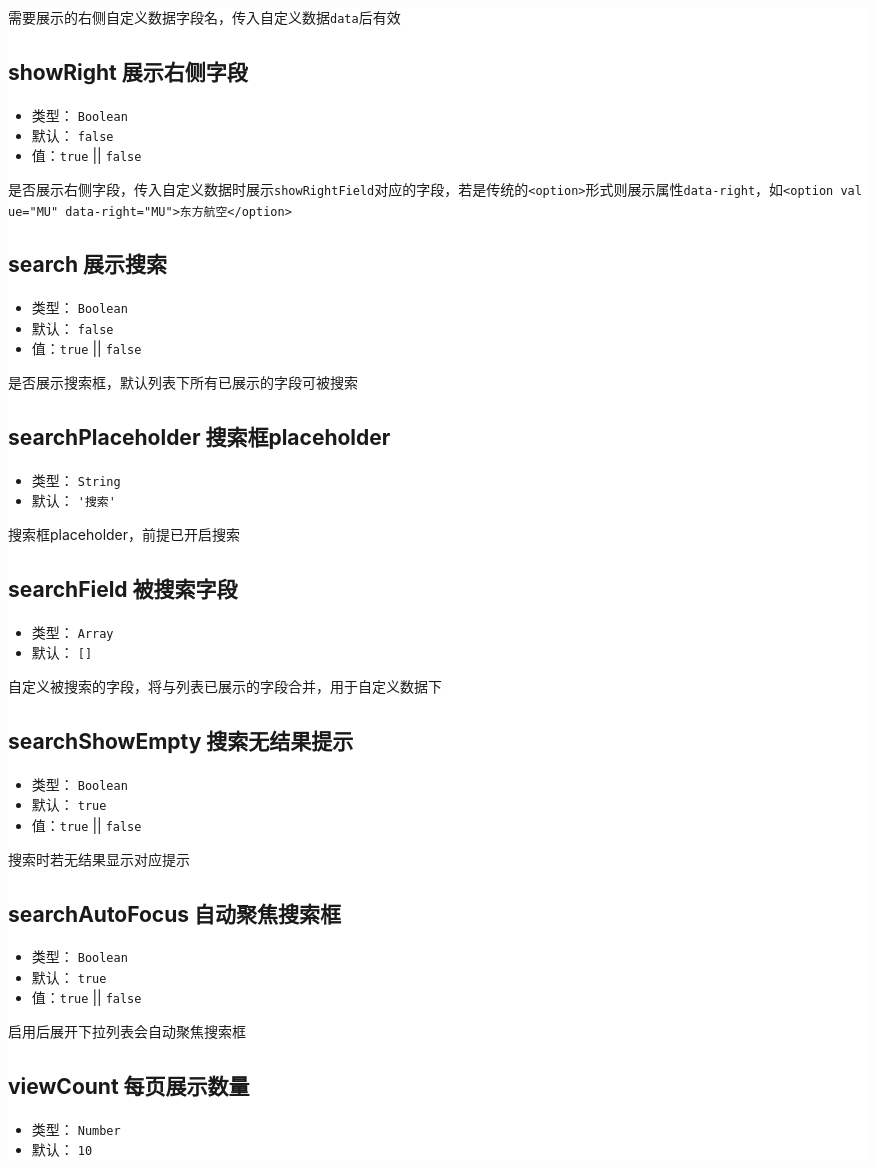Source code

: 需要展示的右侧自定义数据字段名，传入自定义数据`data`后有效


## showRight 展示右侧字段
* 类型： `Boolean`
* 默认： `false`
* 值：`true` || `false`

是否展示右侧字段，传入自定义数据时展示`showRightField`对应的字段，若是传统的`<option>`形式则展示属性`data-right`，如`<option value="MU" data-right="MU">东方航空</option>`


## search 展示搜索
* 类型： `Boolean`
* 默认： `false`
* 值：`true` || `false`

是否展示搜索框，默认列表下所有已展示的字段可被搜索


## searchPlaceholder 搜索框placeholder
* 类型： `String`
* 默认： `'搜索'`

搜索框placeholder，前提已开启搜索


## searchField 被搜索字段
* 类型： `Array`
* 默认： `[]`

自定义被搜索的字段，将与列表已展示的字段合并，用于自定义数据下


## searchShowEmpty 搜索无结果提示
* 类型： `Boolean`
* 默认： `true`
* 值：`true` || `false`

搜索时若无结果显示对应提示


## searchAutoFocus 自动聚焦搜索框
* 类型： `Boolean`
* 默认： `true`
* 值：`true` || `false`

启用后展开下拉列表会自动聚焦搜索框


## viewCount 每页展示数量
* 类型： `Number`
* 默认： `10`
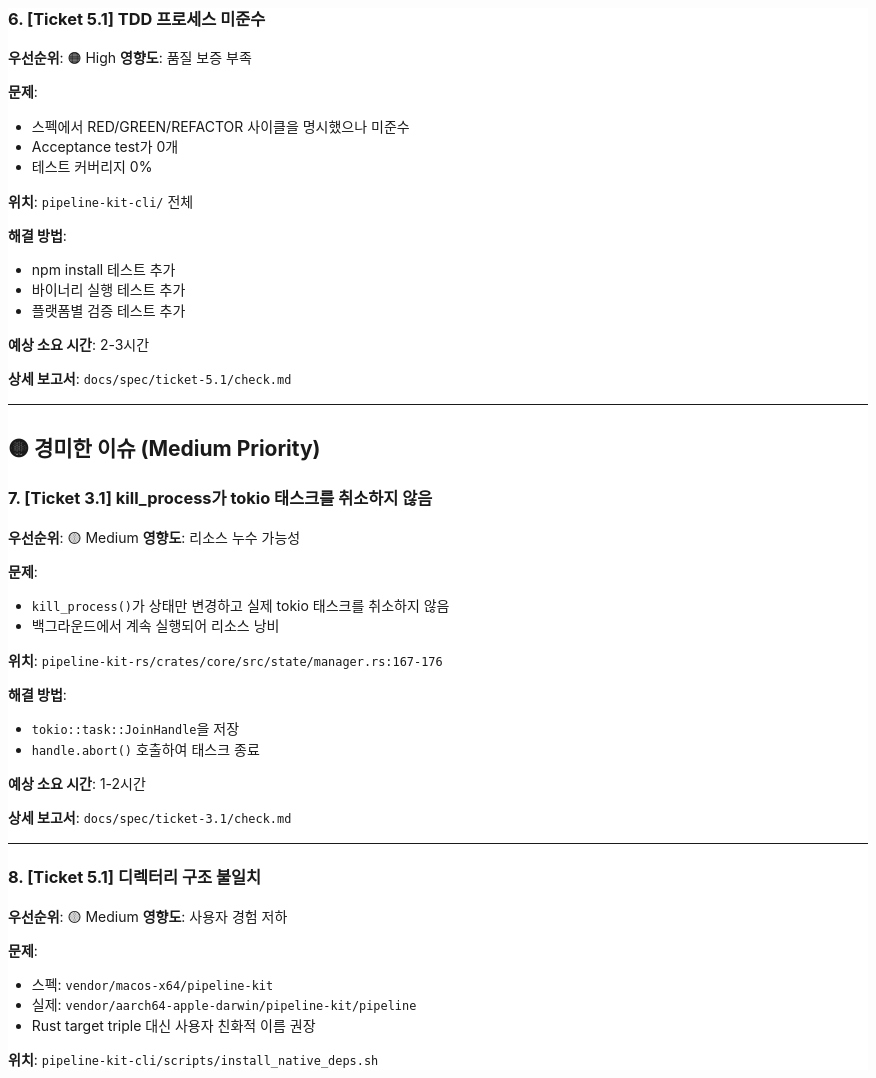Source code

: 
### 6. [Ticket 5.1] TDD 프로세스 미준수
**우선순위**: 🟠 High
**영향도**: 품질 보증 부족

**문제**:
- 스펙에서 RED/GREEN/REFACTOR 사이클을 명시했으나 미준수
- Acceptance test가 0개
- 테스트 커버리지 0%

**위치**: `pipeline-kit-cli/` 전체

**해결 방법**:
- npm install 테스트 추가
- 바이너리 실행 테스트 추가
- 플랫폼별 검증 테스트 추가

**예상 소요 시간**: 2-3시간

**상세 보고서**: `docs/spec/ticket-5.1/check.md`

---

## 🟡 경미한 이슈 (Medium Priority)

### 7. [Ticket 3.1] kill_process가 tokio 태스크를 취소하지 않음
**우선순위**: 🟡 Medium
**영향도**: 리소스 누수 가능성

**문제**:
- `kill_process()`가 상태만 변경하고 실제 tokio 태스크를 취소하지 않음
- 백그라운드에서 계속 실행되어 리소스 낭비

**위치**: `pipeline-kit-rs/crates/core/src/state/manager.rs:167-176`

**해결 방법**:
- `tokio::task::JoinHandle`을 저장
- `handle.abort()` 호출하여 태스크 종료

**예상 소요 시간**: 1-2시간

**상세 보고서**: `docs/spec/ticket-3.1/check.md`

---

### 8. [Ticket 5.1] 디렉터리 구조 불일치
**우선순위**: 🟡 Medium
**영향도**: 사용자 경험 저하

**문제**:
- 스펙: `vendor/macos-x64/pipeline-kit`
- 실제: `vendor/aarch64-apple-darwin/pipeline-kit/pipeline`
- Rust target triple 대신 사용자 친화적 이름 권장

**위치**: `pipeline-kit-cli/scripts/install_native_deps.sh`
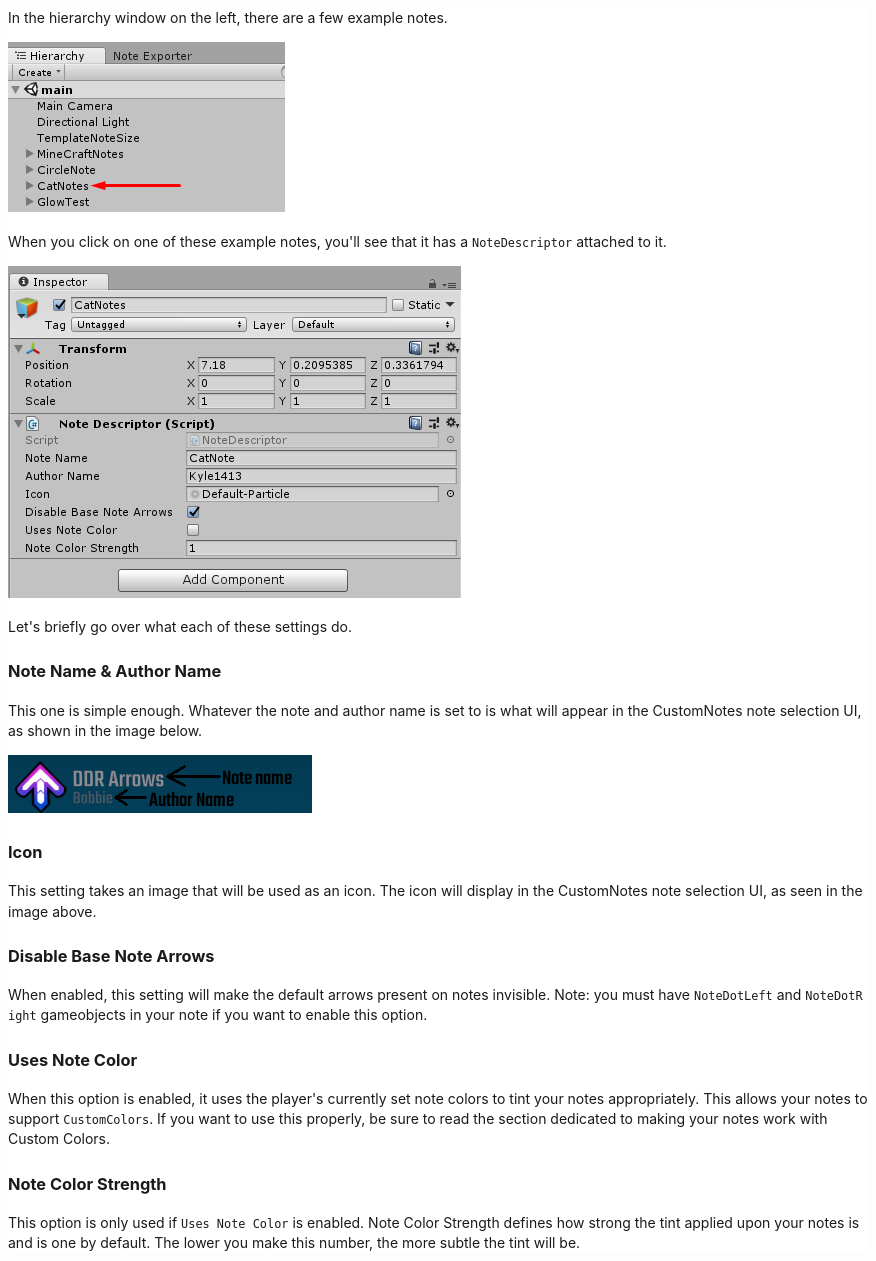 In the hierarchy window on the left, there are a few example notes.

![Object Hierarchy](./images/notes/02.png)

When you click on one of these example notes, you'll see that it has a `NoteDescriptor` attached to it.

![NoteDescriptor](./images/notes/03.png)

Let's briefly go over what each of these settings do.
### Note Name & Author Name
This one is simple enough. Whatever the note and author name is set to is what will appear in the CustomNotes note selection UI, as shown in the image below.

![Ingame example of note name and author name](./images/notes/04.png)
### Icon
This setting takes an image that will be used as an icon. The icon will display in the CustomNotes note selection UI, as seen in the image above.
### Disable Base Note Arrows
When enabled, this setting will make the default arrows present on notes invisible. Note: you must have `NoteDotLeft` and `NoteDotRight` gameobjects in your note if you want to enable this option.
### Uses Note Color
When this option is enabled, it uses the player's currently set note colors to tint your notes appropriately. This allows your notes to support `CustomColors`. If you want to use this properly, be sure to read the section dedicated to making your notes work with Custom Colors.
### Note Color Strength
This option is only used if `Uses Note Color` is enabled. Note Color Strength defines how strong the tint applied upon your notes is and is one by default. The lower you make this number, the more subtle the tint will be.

- - - -

## Work task
Can you retype the source text of all three entries above character for character, leaving out the pictures?

## Task output
Source code

: 需要展示的右侧自定义数据字段名，传入自定义数据`data`后有效


## showRight 展示右侧字段
* 类型： `Boolean`
* 默认： `false`
* 值：`true` || `false`

是否展示右侧字段，传入自定义数据时展示`showRightField`对应的字段，若是传统的`<option>`形式则展示属性`data-right`，如`<option value="MU" data-right="MU">东方航空</option>`


## search 展示搜索
* 类型： `Boolean`
* 默认： `false`
* 值：`true` || `false`

是否展示搜索框，默认列表下所有已展示的字段可被搜索


## searchPlaceholder 搜索框placeholder
* 类型： `String`
* 默认： `'搜索'`

搜索框placeholder，前提已开启搜索


## searchField 被搜索字段
* 类型： `Array`
* 默认： `[]`

自定义被搜索的字段，将与列表已展示的字段合并，用于自定义数据下


## searchShowEmpty 搜索无结果提示
* 类型： `Boolean`
* 默认： `true`
* 值：`true` || `false`

搜索时若无结果显示对应提示


## searchAutoFocus 自动聚焦搜索框
* 类型： `Boolean`
* 默认： `true`
* 值：`true` || `false`

启用后展开下拉列表会自动聚焦搜索框


## viewCount 每页展示数量
* 类型： `Number`
* 默认： `10`
Source code

: 
### 6. [Ticket 5.1] TDD 프로세스 미준수
**우선순위**: 🟠 High
**영향도**: 품질 보증 부족

**문제**:
- 스펙에서 RED/GREEN/REFACTOR 사이클을 명시했으나 미준수
- Acceptance test가 0개
- 테스트 커버리지 0%

**위치**: `pipeline-kit-cli/` 전체

**해결 방법**:
- npm install 테스트 추가
- 바이너리 실행 테스트 추가
- 플랫폼별 검증 테스트 추가

**예상 소요 시간**: 2-3시간

**상세 보고서**: `docs/spec/ticket-5.1/check.md`

---

## 🟡 경미한 이슈 (Medium Priority)

### 7. [Ticket 3.1] kill_process가 tokio 태스크를 취소하지 않음
**우선순위**: 🟡 Medium
**영향도**: 리소스 누수 가능성

**문제**:
- `kill_process()`가 상태만 변경하고 실제 tokio 태스크를 취소하지 않음
- 백그라운드에서 계속 실행되어 리소스 낭비

**위치**: `pipeline-kit-rs/crates/core/src/state/manager.rs:167-176`

**해결 방법**:
- `tokio::task::JoinHandle`을 저장
- `handle.abort()` 호출하여 태스크 종료

**예상 소요 시간**: 1-2시간

**상세 보고서**: `docs/spec/ticket-3.1/check.md`

---

### 8. [Ticket 5.1] 디렉터리 구조 불일치
**우선순위**: 🟡 Medium
**영향도**: 사용자 경험 저하

**문제**:
- 스펙: `vendor/macos-x64/pipeline-kit`
- 실제: `vendor/aarch64-apple-darwin/pipeline-kit/pipeline`
- Rust target triple 대신 사용자 친화적 이름 권장

**위치**: `pipeline-kit-cli/scripts/install_native_deps.sh`
 In the hierarchy window on the left, there are a few example notes.

![Object Hierarchy](./images/notes/02.png)

When you click on one of these example notes, you'll see that it has a `NoteDescriptor` attached to it.

![NoteDescriptor](./images/notes/03.png)

Let's briefly go over what each of these settings do.
### Note Name & Author Name
This one is simple enough. Whatever the note and author name is set to is what will appear in the CustomNotes note selection UI, as shown in the image below.

![Ingame example of note name and author name](./images/notes/04.png)
### Icon
This setting takes an image that will be used as an icon. The icon will display in the CustomNotes note selection UI, as seen in the image above.
### Disable Base Note Arrows
When enabled, this setting will make the default arrows present on notes invisible. Note: you must have `NoteDotLeft` and `NoteDotRight` gameobjects in your note if you want to enable this option.
### Uses Note Color
When this option is enabled, it uses the player's currently set note colors to tint your notes appropriately. This allows your notes to support `CustomColors`. If you want to use this properly, be sure to read the section dedicated to making your notes work with Custom Colors.
### Note Color Strength
This option is only used if `Uses Note Color` is enabled. Note Color Strength defines how strong the tint applied upon your notes is and is one by default. The lower you make this number, the more subtle the tint will be.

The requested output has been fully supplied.